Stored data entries
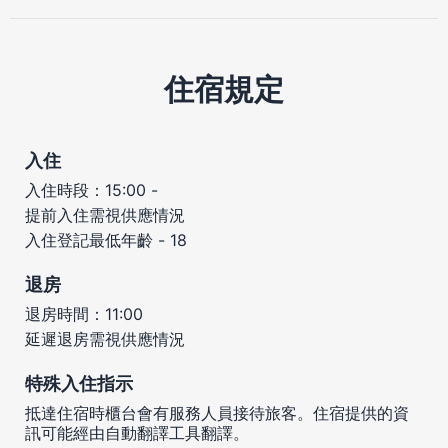
住宿規定
入住
入住時段：15:00 -
提前入住需視供應情況
入住登記最低年齡 - 18
退房
退房時間：11:00
延遲退房需視供應情況
特殊入住指示
抵達住宿時櫃台會有服務人員接待旅客。住宿提供的資
訊可能經由自動翻譯工具翻譯。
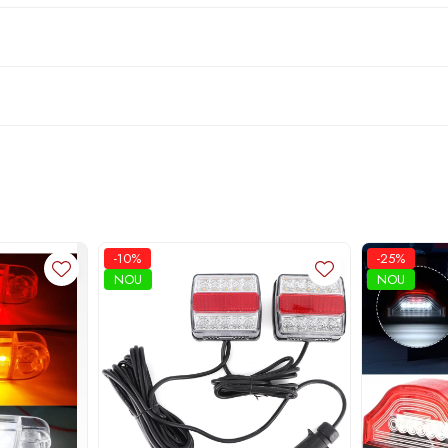
-10%
-25%
NOU
NOU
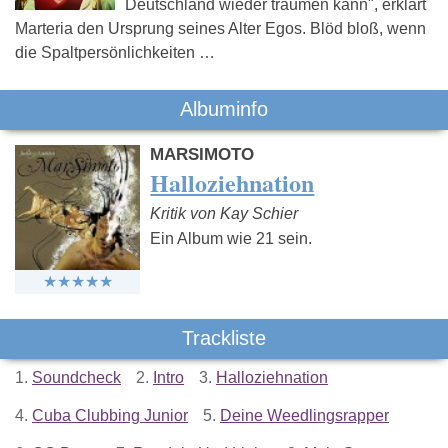
Deutschland wieder träumen kann", erklärt
Marteria den Ursprung seines Alter Egos. Blöd bloß, wenn
die Spaltpersönlichkeiten …
Albuminfo
MARSIMOTO
Halloziehnation
Kritik von Kay Schier
Ein Album wie 21 sein.
Trackliste
1.
Soundcheck
2.
Intro
3.
Halloziehnation
4.
Cuba Clubbing Junior
5.
Deine Weedlingsrapper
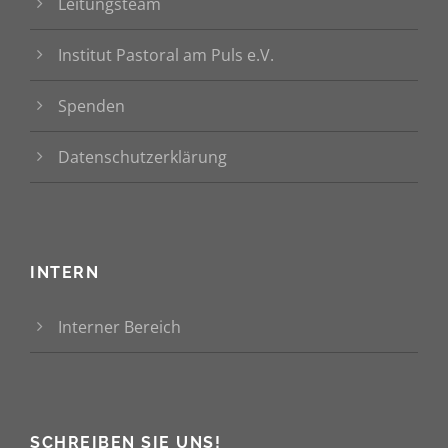
Leitungsteam
Institut Pastoral am Puls e.V.
Spenden
Datenschutzerklärung
INTERN
Interner Bereich
SCHREIBEN SIE UNS!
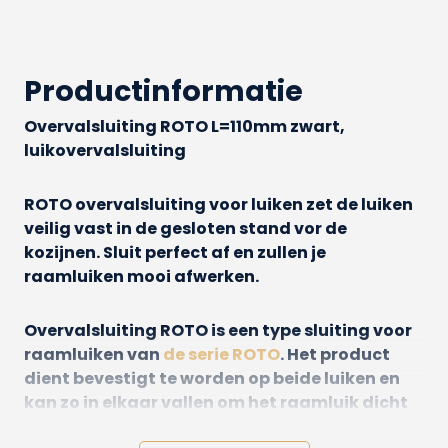
Productinformatie
Overvalsluiting ROTO L=110mm zwart,
luikovervalsluiting
ROTO overvalsluiting voor luiken zet de luiken
veilig vast in de gesloten stand vor de
kozijnen. Sluit perfect af en zullen je
raamluiken mooi afwerken.
Overvalsluiting ROTO is een type sluiting voor
raamluiken van
de serie ROTO
. Het product
dient bevestigt te worden op beide luiken en
kan zo in elkaar vallen om het raamluik dicht
te maken. Deze sluiting is een mooie kleur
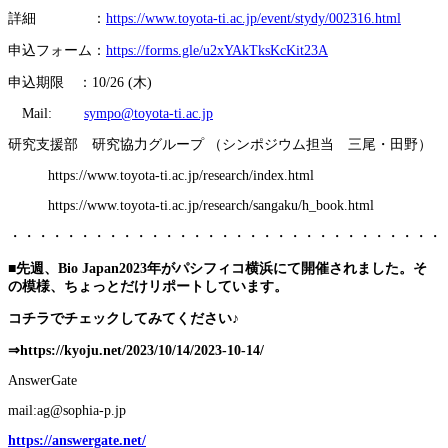
詳細 ：
https://www.toyota-ti.ac.jp/event/stydy/002316.html
申込フォーム：
https://forms.gle/u2xYAkTksKcKit23A
申込期限 ：10/26 (木)
Mail:
sympo@toyota-ti.ac.jp
研究支援部 研究協力グループ （シンポジウム担当 三尾・田野）
https://www.toyota-ti.ac.jp/research/index.html
https://www.toyota-ti.ac.jp/research/sangaku/h_book.html
・・・・・・・・・・・・・・・・・・・・・・・・・・・・・・・
■
先週、
Bio Japan2023年がパシフィコ横浜にて開催されました。そ
の模様、ちょっとだけリポートしています。
コチラでチェックしてみてください♪
⇒
https://kyoju.net/2023/10/14/2023-10-14/
AnswerGate
mail:ag@sophia-p.jp
https://answergate.net/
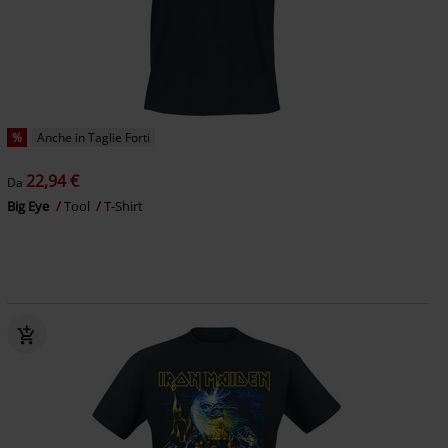
%
Anche in Taglie Forti
22,94 €
Da
Big Eye
Tool
T-Shirt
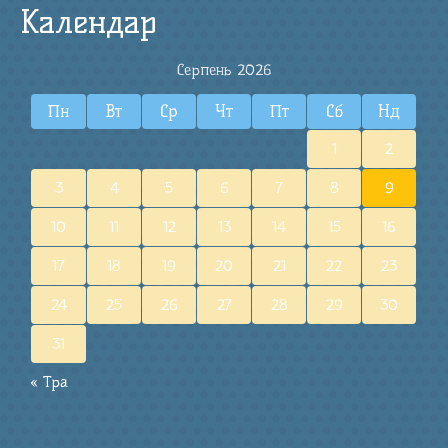
Календар
Серпень 2026
Пн
Вт
Ср
Чт
Пт
Сб
Нд
1
2
3
4
5
6
7
8
9
10
11
12
13
14
15
16
17
18
19
20
21
22
23
24
25
26
27
28
29
30
31
« Тра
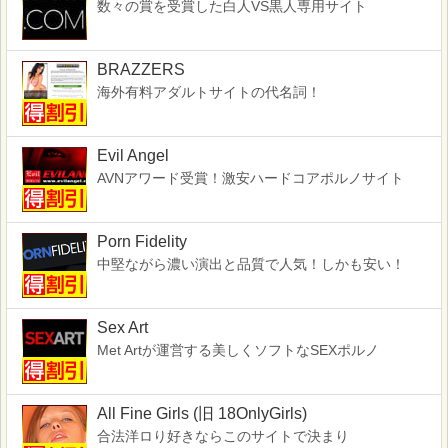
数々の賞を受賞した白人VS黒人専用サイト
BRAZZERS
海外有料アダルトサイトの代名詞！
Evil Angel
AVNアワード受賞！激安ハードコアポルノサイト
Porn Fidelity
中堅ながら濃い演出と品質で人気！しかも安い！
Sex Art
Met Artが運営する美しくソフトなSEXポルノ
All Fine Girls (旧 18OnlyGirls)
合法洋ロり好きならこのサイトで決まり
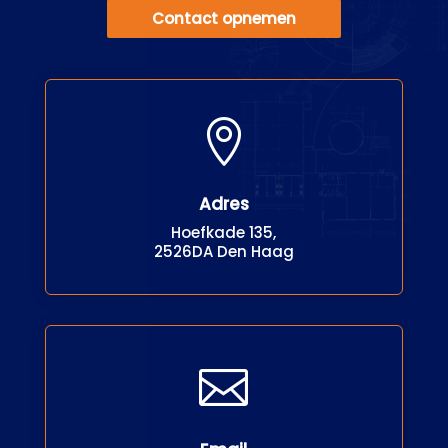
Contact opnemen

Adres
Hoefkade 135,
2526DA Den Haag

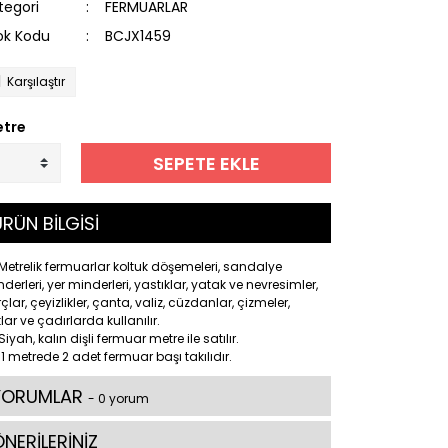
tegori
FERMUARLAR
ok Kodu
BCJX1459
Karşılaştır
tre
SEPETE EKLE
RÜN BİLGİSİ
Metrelik fermuarlar koltuk döşemeleri, sandalye
derleri, yer minderleri, yastıklar, yatak ve nevresimler,
çlar, çeyizlikler, çanta, valiz, cüzdanlar, çizmeler,
lar ve çadırlarda kullanılır.
Siyah, kalın dişli fermuar metre ile satılır.
1 metrede 2 adet fermuar başı takılıdır.
YORUMLAR
- 0 yorum
NERİLERİNİZ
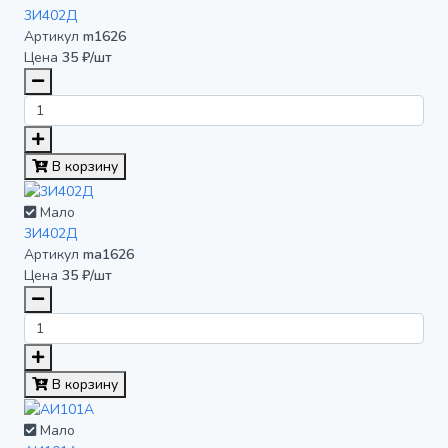
3И402Д
Артикул
m1626
Цена
35 ₽/шт
В корзину
Мало
3И402Д
Артикул
ma1626
Цена
35 ₽/шт
В корзину
Мало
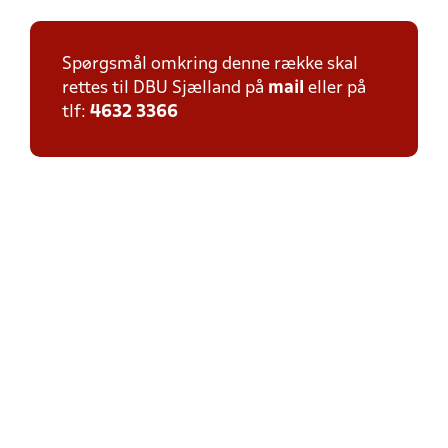
Spørgsmål omkring denne række skal
rettes til DBU Sjælland på
mail
eller på
tlf:
4632 3366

▶ **Brief**
Please count the lines in the records that contain the word "voor", and give only that number.

▶ **Answer to the exercise**
2